Unfortunately, far too frequently, a seller establishes their price void of any logic; it is all emotion. They do so with the slim hope that someone will be foolish enough to pay their price, and sometimes it happens, but do not let that happen to you.

Inexperienced buyers who come across situations like this get trapped into making what I referred to earlier as the biggest mistake – they use the seller’s asking price as a basis for their valuation.

This is the worst thing you can do. The asking price has absolutely nothing to do with a proper valuation.

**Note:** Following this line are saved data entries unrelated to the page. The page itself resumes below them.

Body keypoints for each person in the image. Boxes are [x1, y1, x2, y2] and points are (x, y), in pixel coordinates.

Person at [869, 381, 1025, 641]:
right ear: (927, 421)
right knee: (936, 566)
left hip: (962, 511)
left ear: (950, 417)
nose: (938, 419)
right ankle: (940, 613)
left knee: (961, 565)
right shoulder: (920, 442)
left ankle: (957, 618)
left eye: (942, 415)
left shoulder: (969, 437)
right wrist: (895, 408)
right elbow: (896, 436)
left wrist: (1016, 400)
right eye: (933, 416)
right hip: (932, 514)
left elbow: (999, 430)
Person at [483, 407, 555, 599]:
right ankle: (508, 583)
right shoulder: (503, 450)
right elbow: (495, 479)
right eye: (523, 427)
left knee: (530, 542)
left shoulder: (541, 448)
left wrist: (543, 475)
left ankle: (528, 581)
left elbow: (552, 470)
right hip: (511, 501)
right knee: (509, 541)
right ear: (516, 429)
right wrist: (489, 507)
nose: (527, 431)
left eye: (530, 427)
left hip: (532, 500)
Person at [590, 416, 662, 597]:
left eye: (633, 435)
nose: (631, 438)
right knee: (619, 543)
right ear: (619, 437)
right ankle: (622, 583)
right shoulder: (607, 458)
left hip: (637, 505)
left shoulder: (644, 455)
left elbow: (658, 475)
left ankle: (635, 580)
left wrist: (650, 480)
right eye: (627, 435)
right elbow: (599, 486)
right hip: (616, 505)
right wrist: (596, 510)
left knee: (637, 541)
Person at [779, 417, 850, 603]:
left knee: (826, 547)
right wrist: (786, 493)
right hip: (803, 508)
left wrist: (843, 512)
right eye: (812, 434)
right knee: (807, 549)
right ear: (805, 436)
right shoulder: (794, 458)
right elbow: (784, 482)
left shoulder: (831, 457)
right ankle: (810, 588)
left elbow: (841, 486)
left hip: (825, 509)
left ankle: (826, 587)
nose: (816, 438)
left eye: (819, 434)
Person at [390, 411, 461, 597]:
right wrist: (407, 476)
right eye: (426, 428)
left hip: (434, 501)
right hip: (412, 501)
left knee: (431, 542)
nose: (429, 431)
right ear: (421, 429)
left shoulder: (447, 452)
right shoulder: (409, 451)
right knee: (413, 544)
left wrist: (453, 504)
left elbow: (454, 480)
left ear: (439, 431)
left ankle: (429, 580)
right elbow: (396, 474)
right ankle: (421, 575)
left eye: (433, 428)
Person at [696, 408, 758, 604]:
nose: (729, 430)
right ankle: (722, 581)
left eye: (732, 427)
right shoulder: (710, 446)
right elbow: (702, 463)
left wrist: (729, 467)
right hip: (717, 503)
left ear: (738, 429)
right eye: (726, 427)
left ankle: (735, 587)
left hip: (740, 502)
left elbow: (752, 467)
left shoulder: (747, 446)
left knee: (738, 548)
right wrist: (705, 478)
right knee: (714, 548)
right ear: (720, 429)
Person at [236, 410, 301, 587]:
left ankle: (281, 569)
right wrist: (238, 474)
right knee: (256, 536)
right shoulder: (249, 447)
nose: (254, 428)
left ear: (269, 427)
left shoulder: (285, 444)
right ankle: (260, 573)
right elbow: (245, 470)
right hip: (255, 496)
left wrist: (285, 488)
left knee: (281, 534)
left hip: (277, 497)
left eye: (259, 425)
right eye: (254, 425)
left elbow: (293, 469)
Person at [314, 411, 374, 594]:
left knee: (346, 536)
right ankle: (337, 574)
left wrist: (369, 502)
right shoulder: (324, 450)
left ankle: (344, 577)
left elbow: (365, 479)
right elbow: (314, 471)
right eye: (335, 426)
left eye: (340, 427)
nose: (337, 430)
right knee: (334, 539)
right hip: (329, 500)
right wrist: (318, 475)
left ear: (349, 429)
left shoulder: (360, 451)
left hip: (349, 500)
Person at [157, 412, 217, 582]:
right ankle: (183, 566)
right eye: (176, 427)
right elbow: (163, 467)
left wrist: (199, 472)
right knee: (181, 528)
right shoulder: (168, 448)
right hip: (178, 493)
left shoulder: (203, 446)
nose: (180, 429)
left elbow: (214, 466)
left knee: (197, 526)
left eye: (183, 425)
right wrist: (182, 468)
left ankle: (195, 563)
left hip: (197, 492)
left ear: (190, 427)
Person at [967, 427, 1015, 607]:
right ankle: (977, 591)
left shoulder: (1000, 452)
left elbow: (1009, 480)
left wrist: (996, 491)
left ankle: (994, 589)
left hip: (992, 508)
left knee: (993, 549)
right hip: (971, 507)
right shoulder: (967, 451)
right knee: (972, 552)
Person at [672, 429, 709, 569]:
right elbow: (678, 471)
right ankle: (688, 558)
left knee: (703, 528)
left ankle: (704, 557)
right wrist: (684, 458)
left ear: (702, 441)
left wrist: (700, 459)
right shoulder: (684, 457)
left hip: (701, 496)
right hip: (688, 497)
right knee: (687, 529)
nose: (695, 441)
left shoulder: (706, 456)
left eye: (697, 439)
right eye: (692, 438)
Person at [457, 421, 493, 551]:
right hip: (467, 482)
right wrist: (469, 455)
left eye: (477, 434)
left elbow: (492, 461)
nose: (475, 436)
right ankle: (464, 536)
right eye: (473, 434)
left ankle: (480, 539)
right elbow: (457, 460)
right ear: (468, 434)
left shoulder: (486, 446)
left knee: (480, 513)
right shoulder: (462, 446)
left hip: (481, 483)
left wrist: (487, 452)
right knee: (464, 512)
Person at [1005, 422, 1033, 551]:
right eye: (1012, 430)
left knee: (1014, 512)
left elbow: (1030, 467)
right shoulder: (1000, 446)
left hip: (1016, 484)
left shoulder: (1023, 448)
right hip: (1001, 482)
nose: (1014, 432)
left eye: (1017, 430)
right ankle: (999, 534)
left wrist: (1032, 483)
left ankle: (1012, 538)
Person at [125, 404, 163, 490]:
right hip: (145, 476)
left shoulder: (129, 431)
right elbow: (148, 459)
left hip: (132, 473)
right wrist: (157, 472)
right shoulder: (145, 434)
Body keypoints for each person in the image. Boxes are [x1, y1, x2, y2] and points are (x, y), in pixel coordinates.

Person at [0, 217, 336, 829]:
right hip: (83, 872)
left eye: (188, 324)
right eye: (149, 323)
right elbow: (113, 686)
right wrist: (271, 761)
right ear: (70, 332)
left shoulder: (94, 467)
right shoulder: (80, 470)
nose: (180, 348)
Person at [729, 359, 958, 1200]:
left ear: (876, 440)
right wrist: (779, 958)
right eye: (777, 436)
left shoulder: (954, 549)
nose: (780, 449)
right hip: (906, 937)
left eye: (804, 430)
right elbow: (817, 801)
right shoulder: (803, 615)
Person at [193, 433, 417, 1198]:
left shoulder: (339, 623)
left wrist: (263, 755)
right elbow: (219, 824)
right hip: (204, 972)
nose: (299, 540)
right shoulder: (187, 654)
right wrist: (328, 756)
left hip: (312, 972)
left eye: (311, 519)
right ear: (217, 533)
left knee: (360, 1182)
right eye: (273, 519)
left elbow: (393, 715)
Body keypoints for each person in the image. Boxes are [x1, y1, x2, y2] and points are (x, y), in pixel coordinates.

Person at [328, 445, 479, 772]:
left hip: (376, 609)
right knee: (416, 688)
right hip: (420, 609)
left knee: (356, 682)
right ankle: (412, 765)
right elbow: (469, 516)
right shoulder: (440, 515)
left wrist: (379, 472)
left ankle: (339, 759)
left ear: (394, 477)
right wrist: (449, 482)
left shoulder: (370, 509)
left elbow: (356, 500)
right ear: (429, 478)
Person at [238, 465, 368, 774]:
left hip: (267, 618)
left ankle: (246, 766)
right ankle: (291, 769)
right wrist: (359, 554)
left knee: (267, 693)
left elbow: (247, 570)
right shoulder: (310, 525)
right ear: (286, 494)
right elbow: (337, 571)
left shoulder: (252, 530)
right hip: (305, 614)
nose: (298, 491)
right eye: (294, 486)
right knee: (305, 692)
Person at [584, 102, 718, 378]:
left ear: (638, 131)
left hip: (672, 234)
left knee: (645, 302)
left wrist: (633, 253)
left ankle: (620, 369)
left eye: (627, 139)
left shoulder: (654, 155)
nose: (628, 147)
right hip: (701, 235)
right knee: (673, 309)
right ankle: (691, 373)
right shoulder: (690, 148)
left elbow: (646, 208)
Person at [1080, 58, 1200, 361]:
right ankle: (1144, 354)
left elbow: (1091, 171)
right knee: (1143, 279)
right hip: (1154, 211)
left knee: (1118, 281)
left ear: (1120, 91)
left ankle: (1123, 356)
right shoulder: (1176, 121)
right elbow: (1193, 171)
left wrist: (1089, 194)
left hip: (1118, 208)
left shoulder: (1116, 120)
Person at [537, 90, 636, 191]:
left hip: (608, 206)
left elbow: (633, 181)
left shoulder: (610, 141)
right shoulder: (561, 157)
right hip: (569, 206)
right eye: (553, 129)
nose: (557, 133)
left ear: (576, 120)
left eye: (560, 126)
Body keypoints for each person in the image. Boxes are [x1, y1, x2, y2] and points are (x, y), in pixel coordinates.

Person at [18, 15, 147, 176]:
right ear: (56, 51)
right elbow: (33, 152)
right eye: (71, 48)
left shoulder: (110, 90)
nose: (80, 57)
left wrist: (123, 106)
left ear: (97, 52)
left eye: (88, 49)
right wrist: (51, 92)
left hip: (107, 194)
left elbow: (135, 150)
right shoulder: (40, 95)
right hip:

So we agree – forget the asking price!

When buying a business, you have to approach the valuation process independently, without any emotion and with zero reference to what the seller is asking. You may find that your valuation varies greatly from the seller’s and then some buyers worry that their offer will “insult the seller”. Don’t worry, go ahead and insult them! It’s not their money. Of course, you would prefer to not turn them off and refuse any further negotiations, but when your offer is based on factual data, and a seller cannot provide a rational explanation for theirs, you will almost always win the argument. If you don’t, then be glad you didn’t.

Just be patient and strong and have your facts ready and ultimately, by compiling valuations the right way, you will pay the right price.